Darn, I was afraid I might have botched it!
It's good to know the problem; unfortunately I run out of memory on a 1070 for any TEST_SCALE above 1000 (apparently 8GB are not enough).
@voidrank Thank you, I'll report my test results later.
Take your time and good luck with your coursework.
@PavlosMelissinos With TEST_SCALE = 1300
I also run out of memory on a TITAN X (12GB). Recompiling caffe without setting USE_CUDNN := 1
appeared to solve this problem. However, just in case something wrong happens again during the test, I now save results after every 500 images.
Hi, I just want to inform you that I've successfully reproduced your results.

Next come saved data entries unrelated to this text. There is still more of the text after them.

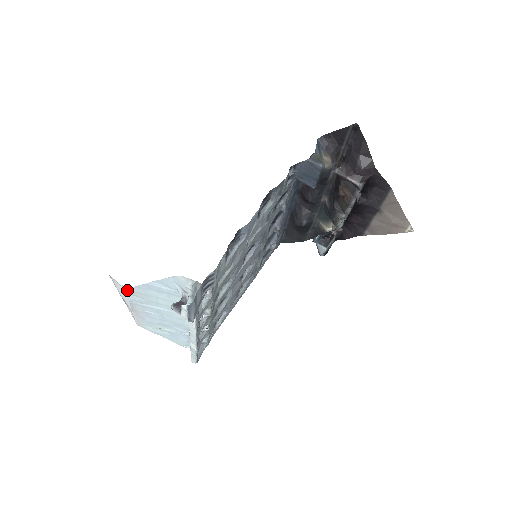
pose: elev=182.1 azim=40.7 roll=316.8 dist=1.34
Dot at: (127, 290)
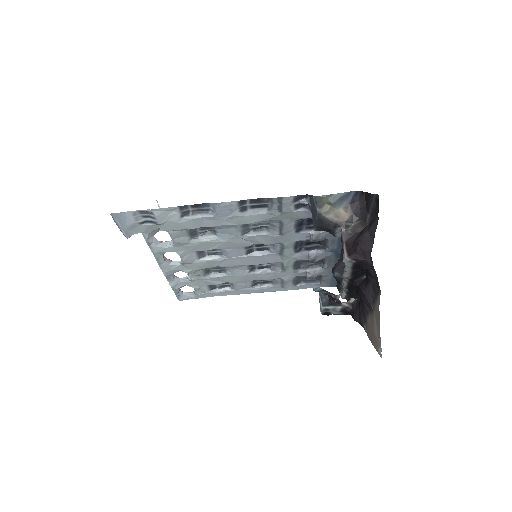
Dot at: occluded
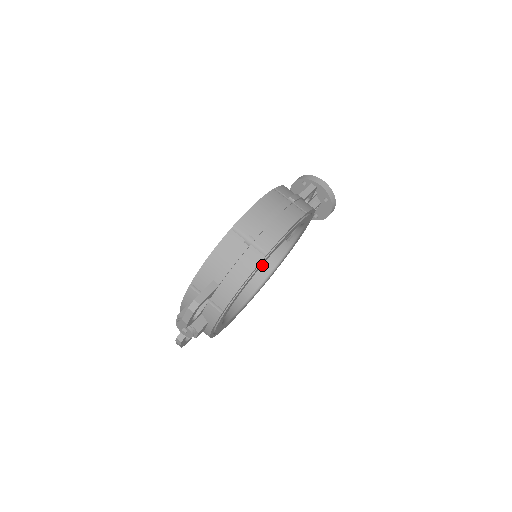
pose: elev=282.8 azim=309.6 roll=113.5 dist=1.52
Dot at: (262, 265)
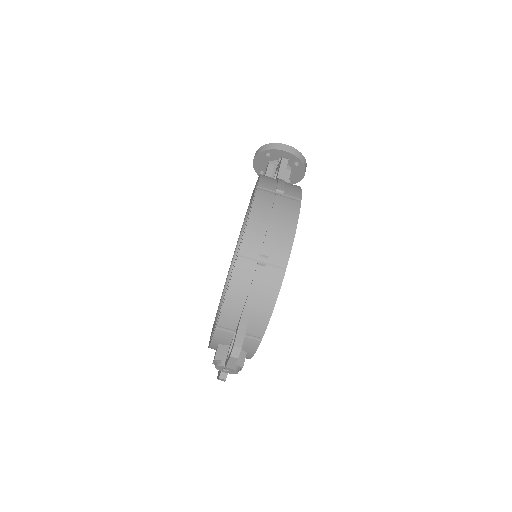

Actually, I even got slightly better AR@1k.
Box proposals
Average Precision (AP) @[ IoU=0.50:0.95 | area= all | maxDets= 100 ] = 0.120
Average Precision (AP) @[ IoU=0.50 | area= all | maxDets= 100 ] = 0.195
Average Precision (AP) @[ IoU=0.75 | area= all | maxDets= 100 ] = 0.128
Average Precision (AP) @[ IoU=0.50:0.95 | area= small | maxDets= 100 ] = 0.047
Average Precision (AP) @[ IoU=0.50:0.95 | area=medium | maxDets= 100 ] = 0.142
Average Precision (AP) @[ IoU=0.50:0.95 | area= large | maxDets= 100 ] = 0.221
Average Recall (AR) @[ IoU=0.50:0.95 | area= all | maxDets= 10 ] = 0.225
Average Recall (AR) @[ IoU=0.50:0.95 | area= all | maxDets= 100 ] = 0.431
Average Recall (AR) @[ IoU=0.50:0.95 | area= all | maxDets=1000 ] = 0.576
Average Recall (AR) @[ IoU=0.50:0.95 | area= small | maxDets= 100 ] = 0.195
Average Recall (AR) @[ IoU=0.50:0.95 | area=medium | maxDets= 100 ] = 0.540
Average Recall (AR) @[ IoU=0.50:0.95 | area= large | maxDets= 100 ] = 0.675
Segmentation proposals
Average Precision (AP) @[ IoU=0.50:0.95 | area= all | maxDets= 100 ] = 0.078
Average Precision (AP) @[ IoU=0.50 | area= all | maxDets= 100 ] = 0.170
Average Precision (AP) @[ IoU=0.75 | area= all | maxDets= 100 ] = 0.059
Average Precision (AP) @[ IoU=0.50:0.95 | area= small | maxDets= 100 ] = 0.028
Average Precision (AP) @[ IoU=0.50:0.95 | area=medium | maxDets= 100 ] = 0.093
Average Precision (AP) @[ IoU=0.50:0.95 | area= large | maxDets= 100 ] = 0.150
Average Recall (AR) @[ IoU=0.50:0.95 | area= all | maxDets= 10 ] = 0.169
Average Recall (AR) @[ IoU=0.50:0.95 | area= all | maxDets= 100 ] = 0.313
Average Recall (AR) @[ IoU=0.50:0.95 | area= all | maxDets=1000 ] = 0.409
Average Recall (AR) @[ IoU=0.50:0.95 | area= small | maxDets= 100 ] = 0.126
Average Recall (AR) @[ IoU=0.50:0.95 | area=medium | maxDets= 100 ] = 0.401
Average Recall (AR) @[ IoU=0.50:0.95 | area= large | maxDets= 100 ] = 0.504
Many thanks for your excellent work.
I've managed to reproduce the same results as well. Thanks @shiranakatta for your contribution.
@voidrank I have updated the PR with the discussed modifications. Let me know if you need anything more when you have time to check it out. Good luck with your studies.